O CD2, pelo pianista Jean-Pierre Armengaud, contém as versões para piano, da autoria do próprio compositor, dos bailados Khamma (1911-12) e Jeux (1912-13). Khamma, de atmosfera manifestamente exótica, a condizer com o tema (tem lugar no Antigo Egipto) não parece ter entusiasmado o seu criador, dado que a orquestração foi realizada, essencialmente, por Charles Koechlin.

[Prelúdio de Khamma, por Jean-Pierre Armengaud (piano)]

Jeux também nasceu numa versão para piano – foi a partir dela que a coreografia de Nijinsky foi concebida – e só depois foi orquestrada, pelo que, em ambos os casos, a versão para piano é a “original”.

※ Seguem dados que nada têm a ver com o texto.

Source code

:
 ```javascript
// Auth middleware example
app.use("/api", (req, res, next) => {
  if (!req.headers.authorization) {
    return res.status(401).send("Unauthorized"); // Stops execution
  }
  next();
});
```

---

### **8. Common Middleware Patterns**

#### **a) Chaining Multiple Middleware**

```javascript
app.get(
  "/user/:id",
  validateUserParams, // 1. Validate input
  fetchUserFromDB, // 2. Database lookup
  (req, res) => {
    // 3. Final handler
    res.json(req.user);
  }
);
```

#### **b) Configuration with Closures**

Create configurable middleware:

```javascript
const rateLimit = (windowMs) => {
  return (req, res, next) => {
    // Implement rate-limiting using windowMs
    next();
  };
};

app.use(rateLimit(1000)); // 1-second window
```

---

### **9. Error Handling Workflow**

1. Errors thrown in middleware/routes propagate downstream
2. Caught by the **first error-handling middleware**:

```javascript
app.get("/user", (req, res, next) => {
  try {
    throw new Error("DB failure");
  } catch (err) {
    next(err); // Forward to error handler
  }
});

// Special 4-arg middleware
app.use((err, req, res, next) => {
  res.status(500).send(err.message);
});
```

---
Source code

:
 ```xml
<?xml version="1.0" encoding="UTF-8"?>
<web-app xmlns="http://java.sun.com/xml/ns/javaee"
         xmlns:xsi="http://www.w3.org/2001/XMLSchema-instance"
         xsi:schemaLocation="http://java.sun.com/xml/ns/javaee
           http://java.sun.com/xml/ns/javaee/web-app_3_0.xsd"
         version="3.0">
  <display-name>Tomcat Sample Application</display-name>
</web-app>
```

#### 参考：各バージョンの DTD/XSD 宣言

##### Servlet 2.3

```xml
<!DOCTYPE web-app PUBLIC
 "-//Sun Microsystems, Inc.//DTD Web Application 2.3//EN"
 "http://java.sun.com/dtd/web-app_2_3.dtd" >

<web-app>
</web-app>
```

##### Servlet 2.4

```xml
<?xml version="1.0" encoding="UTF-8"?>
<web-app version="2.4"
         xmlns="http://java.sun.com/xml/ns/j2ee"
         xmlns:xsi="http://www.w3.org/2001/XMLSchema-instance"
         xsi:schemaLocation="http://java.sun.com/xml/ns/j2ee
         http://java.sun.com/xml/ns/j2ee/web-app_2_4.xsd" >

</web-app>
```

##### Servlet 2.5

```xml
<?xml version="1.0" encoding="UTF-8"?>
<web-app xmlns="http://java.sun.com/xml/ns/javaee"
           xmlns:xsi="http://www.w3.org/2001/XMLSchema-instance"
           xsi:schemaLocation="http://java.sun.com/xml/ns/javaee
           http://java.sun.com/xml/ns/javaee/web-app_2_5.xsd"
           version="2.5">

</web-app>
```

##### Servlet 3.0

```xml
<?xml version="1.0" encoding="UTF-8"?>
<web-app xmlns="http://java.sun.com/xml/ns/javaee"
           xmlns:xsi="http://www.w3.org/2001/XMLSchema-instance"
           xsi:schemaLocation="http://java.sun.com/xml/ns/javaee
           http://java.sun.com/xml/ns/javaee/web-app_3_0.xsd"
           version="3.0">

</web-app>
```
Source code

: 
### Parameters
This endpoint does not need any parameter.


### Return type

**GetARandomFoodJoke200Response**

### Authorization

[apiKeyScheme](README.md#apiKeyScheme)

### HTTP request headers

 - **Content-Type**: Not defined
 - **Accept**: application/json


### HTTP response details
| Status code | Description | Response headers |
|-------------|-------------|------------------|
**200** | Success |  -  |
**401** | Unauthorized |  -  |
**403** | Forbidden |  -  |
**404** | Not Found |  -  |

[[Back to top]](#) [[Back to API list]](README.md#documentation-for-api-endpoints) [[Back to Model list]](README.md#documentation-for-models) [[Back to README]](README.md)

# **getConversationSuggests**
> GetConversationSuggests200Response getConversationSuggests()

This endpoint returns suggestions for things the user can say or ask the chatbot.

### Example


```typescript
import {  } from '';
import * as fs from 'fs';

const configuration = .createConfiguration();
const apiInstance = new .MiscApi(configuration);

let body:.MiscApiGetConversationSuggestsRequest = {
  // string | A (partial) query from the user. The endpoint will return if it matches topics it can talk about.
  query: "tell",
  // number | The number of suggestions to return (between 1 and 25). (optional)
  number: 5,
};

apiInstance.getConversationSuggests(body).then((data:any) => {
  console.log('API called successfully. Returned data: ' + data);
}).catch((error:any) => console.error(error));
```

O CD 3 é preenchido com transcrições para piano a quatro mãos (Jean-Pierre Armengaud e Olivier Chazu) de obras orquestrais de outros compositores, realizadas pelo jovem Debussy: a Sinfonia n.º 2 de Camille Saint-Saëns e as Airs de ballet de Étienne Marcel, ambas datadas de 1890. A realização destas transcrições foi ditada por imperativos de subsistência, não pelo apreço de Debussy pelas obras, pois Saint-Saëns representava muito do que Debussy abominava – nas críticas que publicou em La Revue Blanche, sob o pseudónimo de Monsieur Croche, escreveu: “Odeio o sentimentalismo – e o seu nome é Camille Saint-Saëns”. Tudo isto contribui para que o CD3 se revista de ínfimo interesse para o público em geral.

Se parece óbvio que Centenary discoveries se destina a completistas e estudiosos da obra de Debussy, estranha-se, por outro lado, que só contenha sete das 28 peças “inéditas” e que o livrete omita os textos cantados (pecado que partilha com a caixa de 33 CDs) e não providencie um adequado enquadramento das obras, tanto mais necessário por serem “descobertas”.

Já os Préludes por Fazil Say e Aleksandr Melnikov são dois soberbos discos, que fazem digna companhia a dois outros novos registos da mesma obra, por dois decanos do piano, lançados este ano pela Deutsche Grammophon: o caderno I por Daniel Barenboim (acoplada a Estampes, Clair de lune, La plus que lente e Élégie) e o caderno II por Maurizio Pollini (acoplado a En blanc et noir).